Directive>
Continue the travel account of whale watching and the Northern Lights near Tromsø, picking up after its last sentence.

Excerpt provided>
_ _ _
Searching for Whales and the Northern Lights with Arctic Expedition

A cold wind is striking my face, but I can barely feel it.

I’m sat in a small rubber dinghy, surrounded by wild orcas and humpback whales on all sides. Above me, I can see eagles soaring and hundreds of seagulls excitedly prepare for their next meal. This is paradise to me.

The steep mountains create a dramatic backdrop for the fjord ahead of me, and the Arctic morning sky is tinted in a pale pink. I have just enough time to capture the perfect picture of an orca as it breaks the surface and reveals the massive white spots on its shiny back.

This magical early morning meeting with the local wildlife is one of many highlights on my tour of the hidden fjords of Tromsø with Arctic Expedition.

A 4-Day Arctic Expedition Onboard Quest

On the wildlife tours in the hidden fjords near Tromsø, Arctic Expedition use the ship Quest. Although it’s barely 50 metres long, the ship still contains an impressive 26 double cabins. Originally built in 1992, the ship went through a full renovation back in 2018. This means that the ship is now modern, comfortable and functional – and perfectly tailored to adventurous expeditions in the Arctic.

My tour both starts and ends in Tromsø, and during my four eventful days onboard we had the time to see both the local fjords and the sea outside of Tromsø. As the tour took place in January, I was travelling during the dark times. Also known as Polar Night, this occurs in the northernmost regions on Earth when the night lasts for a full 24 hours. During the summer months, however, the opposite phenomenon occurs and the region experiences Midnight Sun. Although January was steeped in darkness, we were still lucky enough to see a little bit of light peeking through between 10.00 and 14.00.

The winter darkness brings both limitations and advantages to tours like this. The activities that required light were carefully scheduled for the early mornings. The remaining time was used for transportation, lectures and – perhaps my favourite winter activity – chasing the Northern Lights. Every day contained a tightly packed schedule, carefully detailing when we were to meet for excursions, and when were supposed to eat. In addition to this, I also had plenty of spare time to enjoy the magnificent view and the nature around us, as we slowly made our way through the Arctic fjords and islands.

If you’re more of a laidback traveller, there’s also possible to enjoy some well-deserved downtime in your cabin.

Unique Experiences and Valuable Lessons

Learning is key when you travel with Arctic Expedition. The very aim of the expedition is to discover and learn more about the different aspects of Arctic nature, culture, wildlife and history. Here, the journey is a goal in itself – and not just a means of transportation.

This type of tour brings a great degree of freedom to the expedition leaders that organise the program. Although the schedules are mostly set, the guides and crew will still use their local knowledge of wildlife and weather to make the most of the experiences planned. If the weather suddenly changes, the captain will quickly change course so that you can best benefit from the experience. This flexibility is something I really appreciate in a tour company, as it means that you will always get the most from your experiences. Flexibility is also a great advantage when it comes to the more unpredictable experiences, such as the Northern Lights or whale observations.

Discover the Arctic Wildlife

I have always wanted to see wild whales, so I was of course hoping that this would be possible during my journey.

To have the greatest chance of seeing them, we arrived at a quiet fjord early in the morning. Swept in darkness and cold, our ship could carefully turn off its engine and thereby minimize the movements in the water. As soon as a little light started breaking through, we put on our thermal suits and life vests, our gloves and hats, and made our way towards the middle of the fjord in little rubber dinghys. However, we were not the first ones there: Several local fishing boats were already there, carefully dropping their nets into the dark water.
_ _ _
Rows>
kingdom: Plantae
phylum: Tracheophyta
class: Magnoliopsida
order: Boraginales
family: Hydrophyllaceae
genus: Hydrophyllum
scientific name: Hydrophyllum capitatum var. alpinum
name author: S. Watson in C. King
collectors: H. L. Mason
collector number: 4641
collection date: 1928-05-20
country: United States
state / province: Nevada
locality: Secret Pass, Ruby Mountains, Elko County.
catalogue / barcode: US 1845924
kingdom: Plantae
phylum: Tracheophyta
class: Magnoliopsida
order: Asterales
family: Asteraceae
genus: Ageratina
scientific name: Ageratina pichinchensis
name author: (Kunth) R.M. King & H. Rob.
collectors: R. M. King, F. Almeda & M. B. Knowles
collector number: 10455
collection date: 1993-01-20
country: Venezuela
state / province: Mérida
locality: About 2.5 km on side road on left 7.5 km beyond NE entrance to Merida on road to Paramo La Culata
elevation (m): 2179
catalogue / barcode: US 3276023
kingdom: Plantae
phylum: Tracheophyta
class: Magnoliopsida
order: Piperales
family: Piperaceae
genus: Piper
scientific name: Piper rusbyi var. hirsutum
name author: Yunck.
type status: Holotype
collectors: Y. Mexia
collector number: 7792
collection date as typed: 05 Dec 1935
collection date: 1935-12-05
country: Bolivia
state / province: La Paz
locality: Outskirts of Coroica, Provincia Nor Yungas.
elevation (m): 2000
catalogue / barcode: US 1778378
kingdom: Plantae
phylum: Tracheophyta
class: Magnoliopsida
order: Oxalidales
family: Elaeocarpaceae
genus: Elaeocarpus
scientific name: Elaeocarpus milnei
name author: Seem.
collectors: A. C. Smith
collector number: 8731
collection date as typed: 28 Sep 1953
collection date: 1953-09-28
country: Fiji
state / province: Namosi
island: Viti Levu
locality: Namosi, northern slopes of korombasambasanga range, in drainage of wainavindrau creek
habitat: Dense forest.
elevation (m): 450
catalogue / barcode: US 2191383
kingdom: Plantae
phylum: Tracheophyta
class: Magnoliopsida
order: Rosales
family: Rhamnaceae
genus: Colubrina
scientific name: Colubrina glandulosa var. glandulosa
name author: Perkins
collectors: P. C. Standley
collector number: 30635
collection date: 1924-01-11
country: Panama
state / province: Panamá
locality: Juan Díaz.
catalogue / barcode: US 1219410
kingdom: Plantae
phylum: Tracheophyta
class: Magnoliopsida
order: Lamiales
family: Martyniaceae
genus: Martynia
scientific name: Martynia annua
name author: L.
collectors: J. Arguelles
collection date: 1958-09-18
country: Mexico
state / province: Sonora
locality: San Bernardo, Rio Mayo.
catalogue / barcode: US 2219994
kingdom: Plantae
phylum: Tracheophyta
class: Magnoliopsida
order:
_ _ _
Answer below>
And the sound of the nets made something happen deep down in the fjord.

When the Food Bell Tolls

The fishing nets made a swift ring when they hit the water. And, soon after, we could see some activity happening in the water below us. Suddenly, the whales started flocking around the boats!

For the whales, the sound of the fishing nets had alerted them to breakfast time. We could see orcas and humpback whales rush towards the nets, eager to get their piece of the standing buffet. The whales obviously knew what was waiting – fish galore!

The whales weren’t the only ones who knew that the boats meant great access to food. Around us, we could suddenly see hundreds of seagulls and a few hungry eagles circling around the boats. They too were eagerly waiting for breakfast on a cold winter morning.

Observe, Don’t Disturb

If you want to experience whales in their natural environment, it’s imperative that you always act correctly and that you respect the animals. You don’t want to cause them any stress or fear.

We only used small boats and we always remained on the outskirts of the area, careful not to let the whales feel as if we were chasing them around. Our guides knew the whales would be attracted to the fishing nets, so we simply turned off our engine and did our very best not to disturb them during their breakfast hour.

Some of the whales were unexpectedly curious, and some of them even swam over to check us out a few times. I felt incredibly privileged to photograph and film these animals in their natural environment – even though it’s probably one of the most challenging tasks I have ever had. It was impossible to predict when and where the whales would resurface, and with the Arctic cold and quite a few waves, we had to sit quietly in the boat. I desperately tried to keep the camera steady and hope that I was sat in the right place.

After a few hours, I was left with an incredible experience and hundreds of photos and video clips of my favourite animal – the orca. A wonderful day at sea? Absolutely!

Facts About Orcas

I have always been fascinated with orcas. I find them to be incredibly majestic, and I have only grown to be more and more fascinated with them as I get older.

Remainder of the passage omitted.